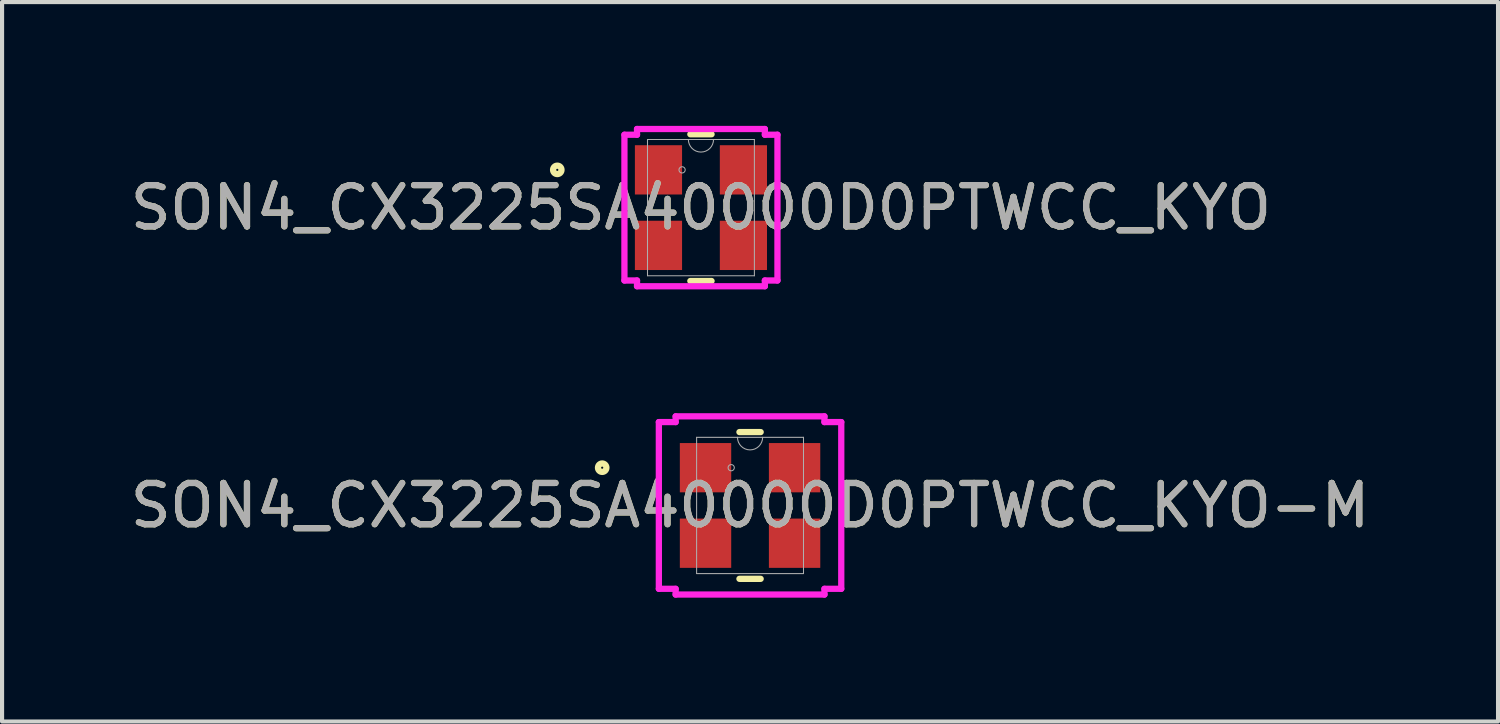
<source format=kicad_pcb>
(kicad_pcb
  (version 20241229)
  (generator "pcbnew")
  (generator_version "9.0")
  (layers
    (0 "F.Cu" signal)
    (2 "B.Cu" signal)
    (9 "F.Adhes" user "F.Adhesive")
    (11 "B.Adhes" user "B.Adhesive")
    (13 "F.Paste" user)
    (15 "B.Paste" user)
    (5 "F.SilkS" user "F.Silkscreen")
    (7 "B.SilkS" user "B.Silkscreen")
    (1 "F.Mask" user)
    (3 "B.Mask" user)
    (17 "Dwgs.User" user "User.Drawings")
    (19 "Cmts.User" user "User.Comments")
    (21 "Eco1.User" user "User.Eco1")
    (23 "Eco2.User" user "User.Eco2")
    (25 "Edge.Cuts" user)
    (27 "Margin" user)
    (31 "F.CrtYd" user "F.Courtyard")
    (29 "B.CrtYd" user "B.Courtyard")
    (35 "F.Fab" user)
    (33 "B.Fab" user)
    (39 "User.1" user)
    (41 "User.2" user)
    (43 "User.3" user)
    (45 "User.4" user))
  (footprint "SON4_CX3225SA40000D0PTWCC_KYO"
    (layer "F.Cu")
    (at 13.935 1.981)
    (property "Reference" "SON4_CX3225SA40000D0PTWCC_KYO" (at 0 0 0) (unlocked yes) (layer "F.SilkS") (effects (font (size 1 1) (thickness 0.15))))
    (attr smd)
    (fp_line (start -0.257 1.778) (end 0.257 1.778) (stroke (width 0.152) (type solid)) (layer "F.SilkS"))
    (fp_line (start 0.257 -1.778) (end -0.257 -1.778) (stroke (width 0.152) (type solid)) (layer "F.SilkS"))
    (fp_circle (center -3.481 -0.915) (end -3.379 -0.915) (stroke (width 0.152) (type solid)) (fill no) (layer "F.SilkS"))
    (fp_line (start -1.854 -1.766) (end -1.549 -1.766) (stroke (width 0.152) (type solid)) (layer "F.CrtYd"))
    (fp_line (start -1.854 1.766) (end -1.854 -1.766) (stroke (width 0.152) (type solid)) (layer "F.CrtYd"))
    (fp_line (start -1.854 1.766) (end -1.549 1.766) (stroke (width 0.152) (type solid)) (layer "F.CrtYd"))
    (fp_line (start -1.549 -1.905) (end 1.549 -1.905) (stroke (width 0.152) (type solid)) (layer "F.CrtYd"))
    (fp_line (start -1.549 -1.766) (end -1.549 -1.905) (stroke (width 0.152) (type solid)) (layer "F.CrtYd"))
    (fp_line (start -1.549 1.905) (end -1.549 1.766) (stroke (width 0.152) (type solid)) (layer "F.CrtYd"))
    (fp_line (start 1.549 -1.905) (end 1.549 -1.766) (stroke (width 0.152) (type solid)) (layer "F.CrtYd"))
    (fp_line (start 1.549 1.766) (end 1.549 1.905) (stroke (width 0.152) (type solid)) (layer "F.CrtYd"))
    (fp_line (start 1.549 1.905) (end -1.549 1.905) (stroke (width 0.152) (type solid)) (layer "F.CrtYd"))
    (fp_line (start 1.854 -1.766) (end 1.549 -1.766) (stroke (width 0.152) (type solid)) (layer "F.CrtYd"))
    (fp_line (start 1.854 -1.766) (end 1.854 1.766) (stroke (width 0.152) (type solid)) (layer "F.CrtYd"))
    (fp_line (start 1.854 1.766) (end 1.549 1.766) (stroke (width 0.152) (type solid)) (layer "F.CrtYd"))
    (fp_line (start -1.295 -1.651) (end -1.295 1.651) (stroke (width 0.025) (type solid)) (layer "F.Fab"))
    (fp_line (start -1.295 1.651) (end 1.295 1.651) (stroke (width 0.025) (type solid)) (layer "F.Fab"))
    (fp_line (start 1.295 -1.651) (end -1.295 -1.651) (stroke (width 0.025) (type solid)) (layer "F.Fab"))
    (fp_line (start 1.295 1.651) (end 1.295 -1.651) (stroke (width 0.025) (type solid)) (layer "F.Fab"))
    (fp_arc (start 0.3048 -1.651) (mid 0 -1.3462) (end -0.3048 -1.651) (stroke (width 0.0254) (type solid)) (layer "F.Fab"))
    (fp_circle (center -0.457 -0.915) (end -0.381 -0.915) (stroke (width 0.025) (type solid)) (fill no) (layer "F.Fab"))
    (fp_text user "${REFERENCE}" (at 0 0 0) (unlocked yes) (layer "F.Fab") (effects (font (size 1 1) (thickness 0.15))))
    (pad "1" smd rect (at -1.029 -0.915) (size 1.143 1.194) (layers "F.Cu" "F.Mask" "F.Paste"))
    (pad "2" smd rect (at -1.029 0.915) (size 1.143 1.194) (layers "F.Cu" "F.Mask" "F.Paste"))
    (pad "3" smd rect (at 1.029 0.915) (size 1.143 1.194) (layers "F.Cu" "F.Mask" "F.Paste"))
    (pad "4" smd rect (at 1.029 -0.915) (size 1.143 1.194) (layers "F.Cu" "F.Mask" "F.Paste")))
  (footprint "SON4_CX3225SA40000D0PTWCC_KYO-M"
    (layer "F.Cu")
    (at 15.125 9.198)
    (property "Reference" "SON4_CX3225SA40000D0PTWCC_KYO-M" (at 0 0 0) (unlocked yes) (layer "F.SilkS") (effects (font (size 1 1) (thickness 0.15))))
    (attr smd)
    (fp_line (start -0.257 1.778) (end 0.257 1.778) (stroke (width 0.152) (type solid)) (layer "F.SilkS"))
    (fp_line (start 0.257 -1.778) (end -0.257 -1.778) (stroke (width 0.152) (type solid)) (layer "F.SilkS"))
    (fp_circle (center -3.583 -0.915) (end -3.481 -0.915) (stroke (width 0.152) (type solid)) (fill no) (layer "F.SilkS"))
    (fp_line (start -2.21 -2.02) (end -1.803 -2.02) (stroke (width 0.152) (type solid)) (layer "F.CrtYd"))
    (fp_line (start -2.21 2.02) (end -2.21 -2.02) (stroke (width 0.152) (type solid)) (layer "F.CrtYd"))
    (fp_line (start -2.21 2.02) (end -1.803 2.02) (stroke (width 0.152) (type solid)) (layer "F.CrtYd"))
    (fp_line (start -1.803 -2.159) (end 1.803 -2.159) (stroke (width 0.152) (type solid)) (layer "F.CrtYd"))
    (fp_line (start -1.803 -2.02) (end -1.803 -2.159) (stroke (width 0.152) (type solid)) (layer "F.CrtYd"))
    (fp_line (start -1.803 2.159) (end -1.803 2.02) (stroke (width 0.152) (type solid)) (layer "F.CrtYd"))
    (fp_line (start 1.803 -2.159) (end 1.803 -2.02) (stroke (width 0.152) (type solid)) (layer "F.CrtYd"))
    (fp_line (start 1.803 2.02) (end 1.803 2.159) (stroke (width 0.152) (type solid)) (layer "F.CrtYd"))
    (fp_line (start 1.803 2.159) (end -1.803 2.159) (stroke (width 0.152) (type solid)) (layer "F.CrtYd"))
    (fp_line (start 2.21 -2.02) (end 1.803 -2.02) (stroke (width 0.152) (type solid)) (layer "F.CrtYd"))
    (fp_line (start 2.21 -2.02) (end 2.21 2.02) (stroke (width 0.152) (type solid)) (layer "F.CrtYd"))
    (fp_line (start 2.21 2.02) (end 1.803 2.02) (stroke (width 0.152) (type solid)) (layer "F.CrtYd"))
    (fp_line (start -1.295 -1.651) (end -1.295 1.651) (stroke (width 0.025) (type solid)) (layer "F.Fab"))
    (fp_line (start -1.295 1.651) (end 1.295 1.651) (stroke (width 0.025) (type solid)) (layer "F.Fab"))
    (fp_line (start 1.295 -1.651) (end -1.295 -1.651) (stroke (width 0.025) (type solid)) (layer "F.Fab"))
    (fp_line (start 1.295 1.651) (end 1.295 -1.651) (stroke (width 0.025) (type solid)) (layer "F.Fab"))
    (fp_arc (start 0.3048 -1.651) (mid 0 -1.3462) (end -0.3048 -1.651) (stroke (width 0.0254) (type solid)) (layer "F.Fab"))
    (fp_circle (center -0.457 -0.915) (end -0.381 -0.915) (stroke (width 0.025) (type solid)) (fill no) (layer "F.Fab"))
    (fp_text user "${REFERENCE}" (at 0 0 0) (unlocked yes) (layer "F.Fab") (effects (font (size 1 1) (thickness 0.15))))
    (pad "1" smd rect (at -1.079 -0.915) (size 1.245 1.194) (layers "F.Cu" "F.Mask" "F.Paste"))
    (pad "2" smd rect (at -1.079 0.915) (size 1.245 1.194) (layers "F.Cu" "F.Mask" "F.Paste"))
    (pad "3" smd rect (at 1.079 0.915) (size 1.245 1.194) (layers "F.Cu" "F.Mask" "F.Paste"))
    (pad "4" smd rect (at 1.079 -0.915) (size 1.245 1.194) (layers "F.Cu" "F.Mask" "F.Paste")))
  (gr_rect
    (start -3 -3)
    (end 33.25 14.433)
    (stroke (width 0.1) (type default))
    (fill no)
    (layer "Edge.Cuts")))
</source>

-.-.-

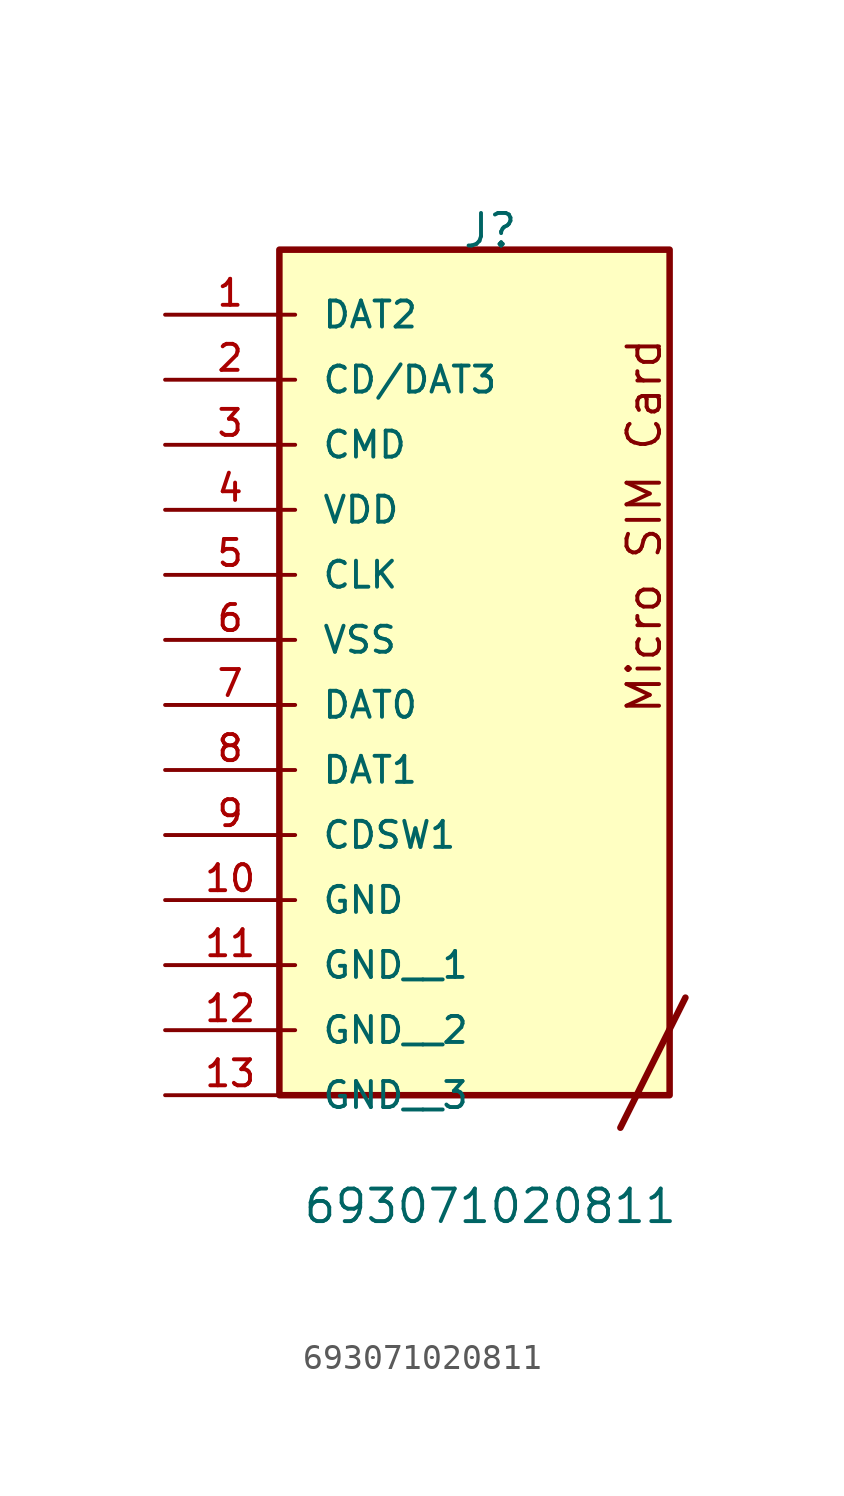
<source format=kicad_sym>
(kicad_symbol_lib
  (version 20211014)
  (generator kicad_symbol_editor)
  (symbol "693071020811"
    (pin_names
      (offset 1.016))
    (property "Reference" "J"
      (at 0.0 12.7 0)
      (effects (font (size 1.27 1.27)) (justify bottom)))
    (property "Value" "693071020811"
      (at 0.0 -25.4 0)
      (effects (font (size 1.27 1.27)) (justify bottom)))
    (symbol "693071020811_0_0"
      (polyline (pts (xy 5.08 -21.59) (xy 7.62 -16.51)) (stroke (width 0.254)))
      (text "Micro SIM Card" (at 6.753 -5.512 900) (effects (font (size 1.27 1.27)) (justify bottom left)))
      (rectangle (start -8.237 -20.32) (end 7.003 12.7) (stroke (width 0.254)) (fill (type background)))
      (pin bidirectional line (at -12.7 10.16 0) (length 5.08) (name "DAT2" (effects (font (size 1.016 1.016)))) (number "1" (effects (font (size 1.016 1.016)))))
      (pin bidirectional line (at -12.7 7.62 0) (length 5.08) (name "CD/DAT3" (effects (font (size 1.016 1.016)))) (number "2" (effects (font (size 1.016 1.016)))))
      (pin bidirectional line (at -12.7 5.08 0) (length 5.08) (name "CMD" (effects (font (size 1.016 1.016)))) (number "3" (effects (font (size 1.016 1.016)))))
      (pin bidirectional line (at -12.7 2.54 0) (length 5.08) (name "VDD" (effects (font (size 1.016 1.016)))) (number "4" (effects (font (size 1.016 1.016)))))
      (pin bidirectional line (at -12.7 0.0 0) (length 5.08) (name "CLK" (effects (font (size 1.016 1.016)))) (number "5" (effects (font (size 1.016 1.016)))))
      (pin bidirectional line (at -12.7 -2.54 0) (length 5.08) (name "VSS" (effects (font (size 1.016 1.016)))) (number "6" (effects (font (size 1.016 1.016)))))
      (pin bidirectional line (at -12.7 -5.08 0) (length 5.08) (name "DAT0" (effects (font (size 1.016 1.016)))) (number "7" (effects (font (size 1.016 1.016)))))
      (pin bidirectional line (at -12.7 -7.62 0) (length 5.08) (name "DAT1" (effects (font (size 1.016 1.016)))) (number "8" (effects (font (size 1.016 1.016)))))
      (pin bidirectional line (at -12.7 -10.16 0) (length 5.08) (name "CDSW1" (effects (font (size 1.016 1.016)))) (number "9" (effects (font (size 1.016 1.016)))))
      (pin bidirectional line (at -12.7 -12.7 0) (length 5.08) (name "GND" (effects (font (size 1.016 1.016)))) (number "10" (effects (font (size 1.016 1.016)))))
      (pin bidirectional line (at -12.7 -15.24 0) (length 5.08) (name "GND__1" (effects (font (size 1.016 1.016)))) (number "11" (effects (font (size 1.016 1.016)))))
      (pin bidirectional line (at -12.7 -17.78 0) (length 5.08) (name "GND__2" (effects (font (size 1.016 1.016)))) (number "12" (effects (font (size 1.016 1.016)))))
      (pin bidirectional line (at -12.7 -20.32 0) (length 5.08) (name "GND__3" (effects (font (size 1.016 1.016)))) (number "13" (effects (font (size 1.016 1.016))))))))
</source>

-.-.-

- **TASK GOAL**: Give only the number of lines in the preceding data that include the word "Adhesive".

- **EXERCISE OUTPUT**: 2